Tuesday, November 19th, 2019
Leah Lakshmi Piepzna-Samarasinha
4:00pm

Knight Auditorium, Spurlock Museum
600 South Gregory
Urbana

Event Description

Disability is everywhere in the world, including in transformative justice. How does it show up in our work to create alternatives to police and prison to create safety, healing and justice by and for survivors of violence? In this lively talk with lots of swearing, disability and transformative justice movement worker and writer/editor Leah Lakshmi Piepzna-Samarasinha will examine just what happens when we "crip" TJ- what does it mean when so many transformative justice movement workers are themselves survivors with lots of anxiety and PTSD, how to create anti-ableist accountability strategies as disabled survivors and people who have caused harm, how to look at abuse through a disability justice lens, and what it means to move slow, vulnerable and strong in doing TJ work.

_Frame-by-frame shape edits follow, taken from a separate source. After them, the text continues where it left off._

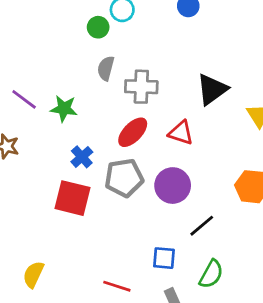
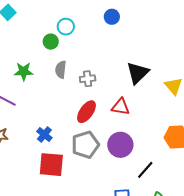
gray cross: (141, 87) -> (88, 79), size x0.7
green star: (64, 109) -> (24, 71), moved
blue cross: (82, 157) -> (44, 135), moved

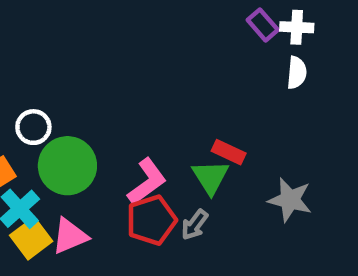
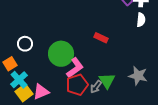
red rectangle: (229, 152) -> (101, 38), moved
green circle: (67, 166) -> (61, 54), moved
green triangle: (210, 177) -> (107, 81), moved

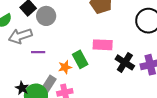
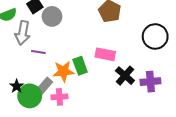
gray arrow: (20, 36) -> (23, 33), turned -70
orange star: (65, 67) -> (63, 71), size x1.5

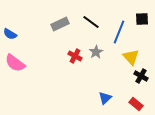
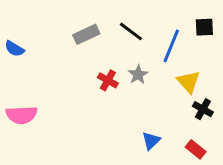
pink semicircle: (15, 63) -> (22, 115), moved, turned -40

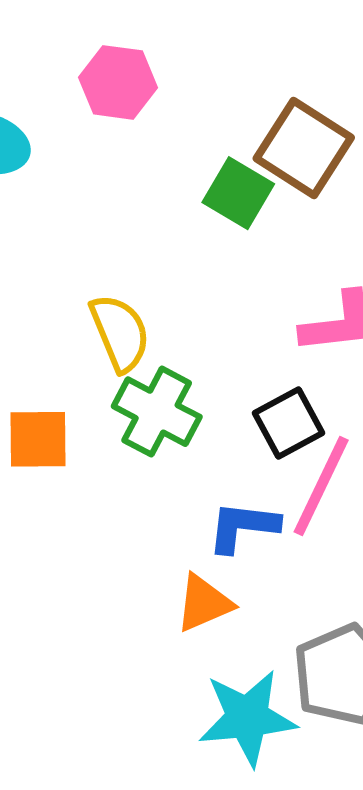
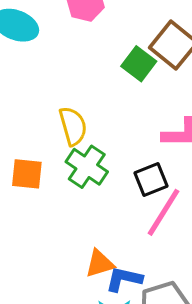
blue L-shape: (243, 527) -> (124, 279), moved

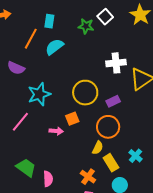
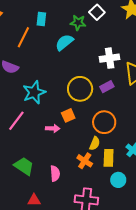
cyan semicircle: (54, 47) -> (64, 42), moved
purple rectangle: (113, 101) -> (107, 87), moved
yellow rectangle: (111, 163) -> (109, 158), turned 36
orange cross: (88, 177) -> (85, 161), moved
pink semicircle: (48, 179) -> (55, 173), moved

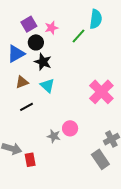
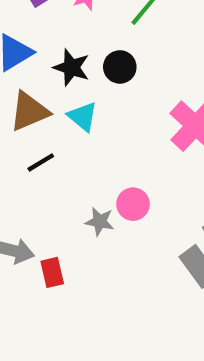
black circle: (36, 42) -> (120, 67), moved
brown triangle: (22, 82) -> (29, 111), size x1.5

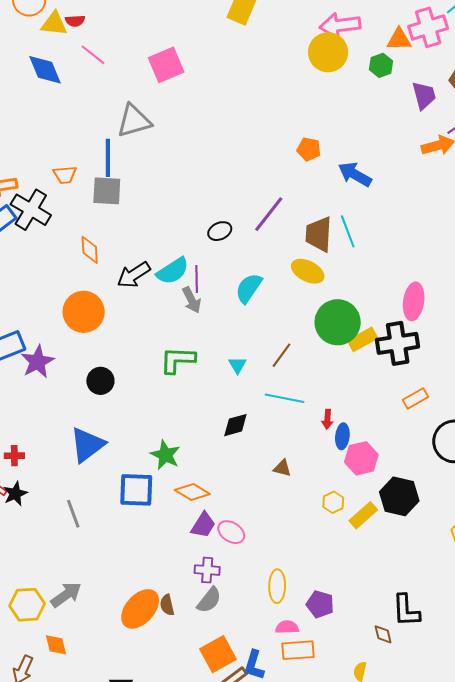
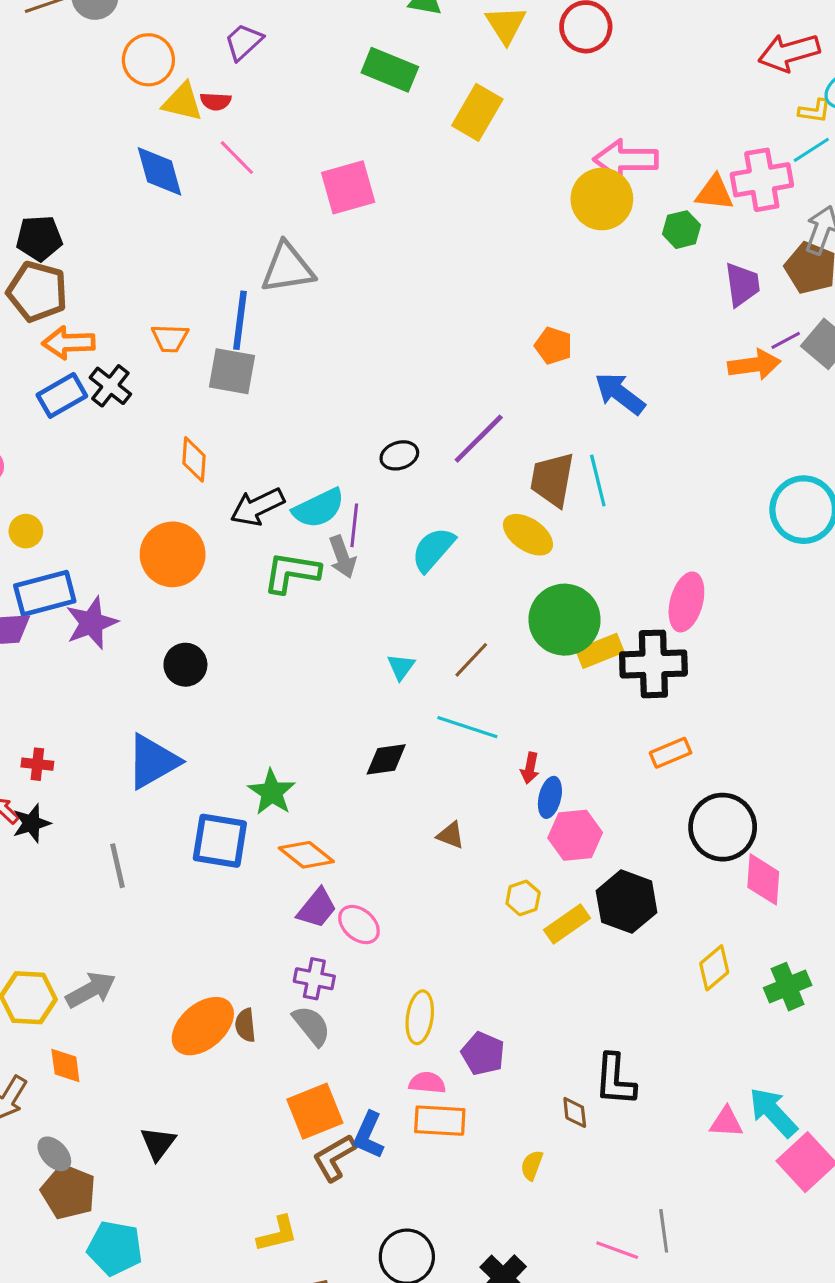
black cross: (31, 210) -> (110, 386), size x0.7
green L-shape: (178, 360) -> (292, 573), moved
gray semicircle: (209, 600) -> (312, 1026), turned -84

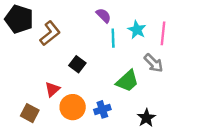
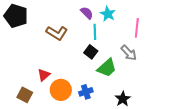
cyan star: (137, 30) -> (108, 14), moved
brown L-shape: (50, 33) -> (57, 33), moved, turned 70
black square: (77, 64) -> (91, 52), moved

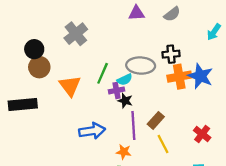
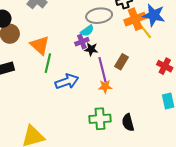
green line: (103, 73) -> (48, 63), moved
yellow line: (163, 144) -> (145, 31), moved
orange star: (124, 152) -> (105, 87), moved

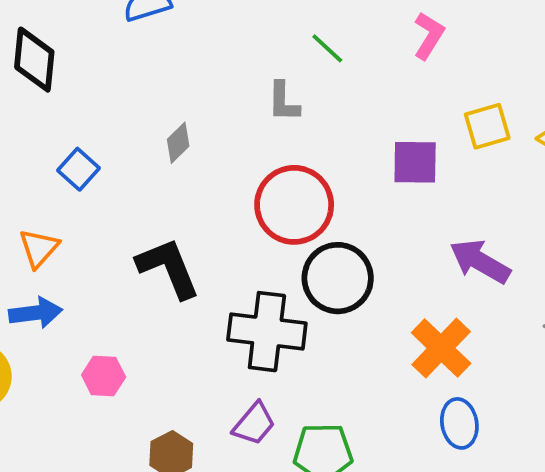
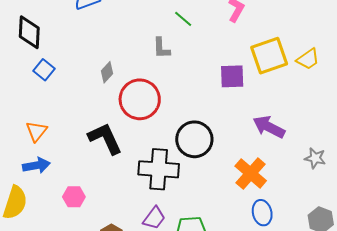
yellow square: (487, 126) -> (269, 56), size x1.5
blue square: (79, 169) -> (44, 70), moved
red circle: (294, 205) -> (140, 99), moved

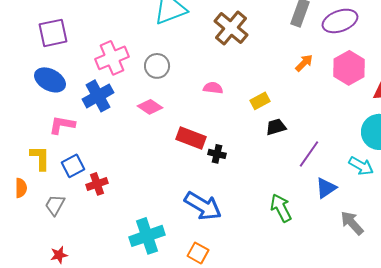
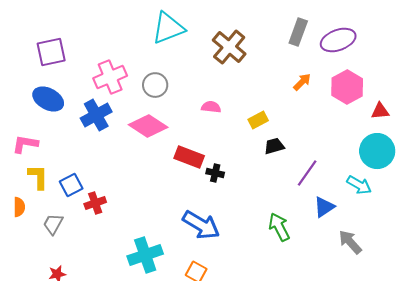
pink diamond: (150, 107) -> (148, 126), size x1.5
pink L-shape: (62, 125) -> (25, 144), moved

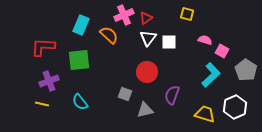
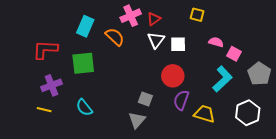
red circle: (147, 72) -> (173, 76), moved
gray square: (125, 94) -> (145, 99), moved
gray triangle: (145, 110) -> (137, 120), moved, turned -36
yellow trapezoid: (205, 114) -> (204, 114), moved

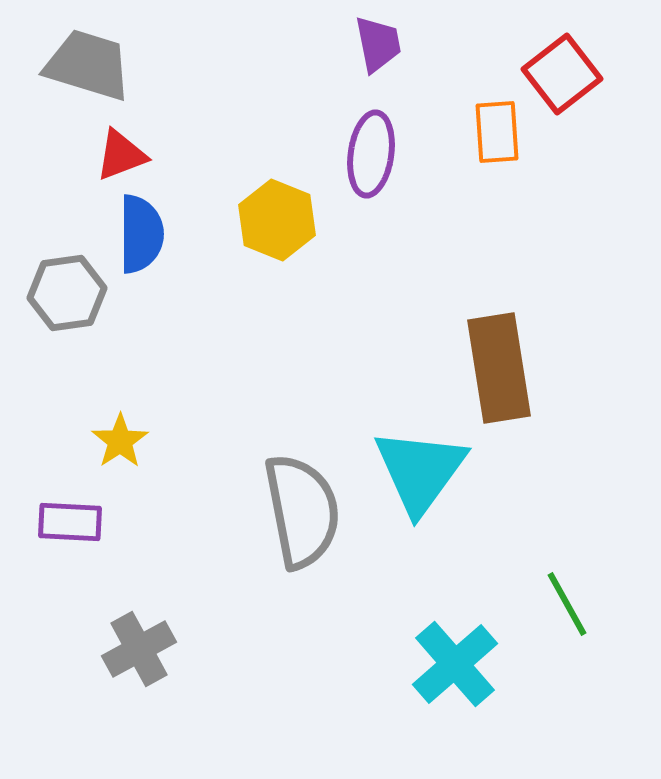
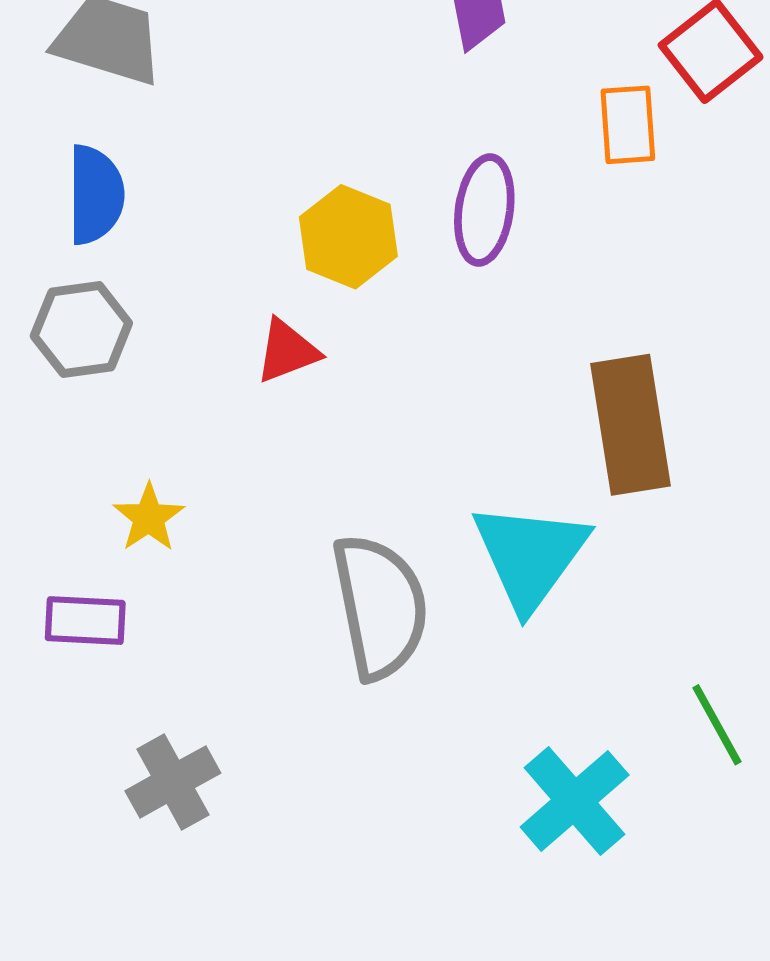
purple ellipse: (371, 154) -> (484, 210), moved
red triangle: (121, 155) -> (287, 351), moved
blue semicircle: (141, 234) -> (95, 195), moved

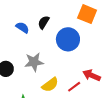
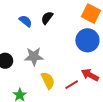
blue circle: (68, 39) -> (87, 40), moved
yellow semicircle: (50, 85) -> (48, 80), turned -84

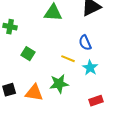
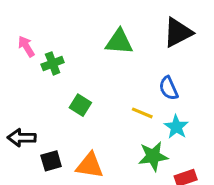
green cross: (10, 27) -> (53, 63), turned -32
green star: (59, 84) -> (153, 156), moved

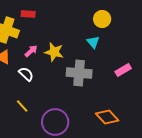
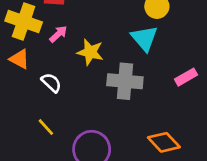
cyan triangle: (93, 42) -> (144, 38), size x1.5
pink arrow: (31, 51) -> (58, 34), moved

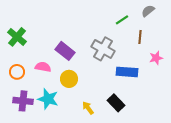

Hosted by: Center for Advanced Study

Cosponsors: Department of Asian American Studies, Department of Gender & Women's Studies, Disability Resources and Educational Services (DRES), Education Justice Project, Student Cultural Programming Fee

Leah Lakshmi Piepzna-Samarasinha

Leah portrait Leah Lakshmi Piepzna-Samarasinha is a queer disabled nonbinary femme writer, disability and transformative justice movement worker and educator of Burgher/Tamil Sri Lankan and Irish/Roma ascent. They are the author of Care Work: Dreaming Disability Justice, Tonguebreaker, Dirty River: A Queer Femme of Color Dreaming Her Way Home (short-listed for the Lambda and Publishing Triangle Awards, ALA Above the Rainbow List), Bodymap, Love Cake (Lambda Literary Award winner), and Consensual Genocide, and co-editor of The Revolution Starts At Home: Confronting Intimate Violence in Activist Communities. They co-edited Beyond Survival: Stories and Strategies from the Transformative Justice Movement, forthcoming in 2020 from AK Press. A lead artist with Sins Invalid, her writing has been widely published, with recent work in Pleasure Activism, Guernica, Herizons, Vice, The Deaf Poets Society, Bitch, Self, TruthOut and The Body is Not an Apology. They are a VONA Fellow and hold an MFA from Mills College. She is also a rust belt poet, a Sri Lankan with a white mom, a femme over 40, a grassroots intellectual, a survivor who is hard to kill.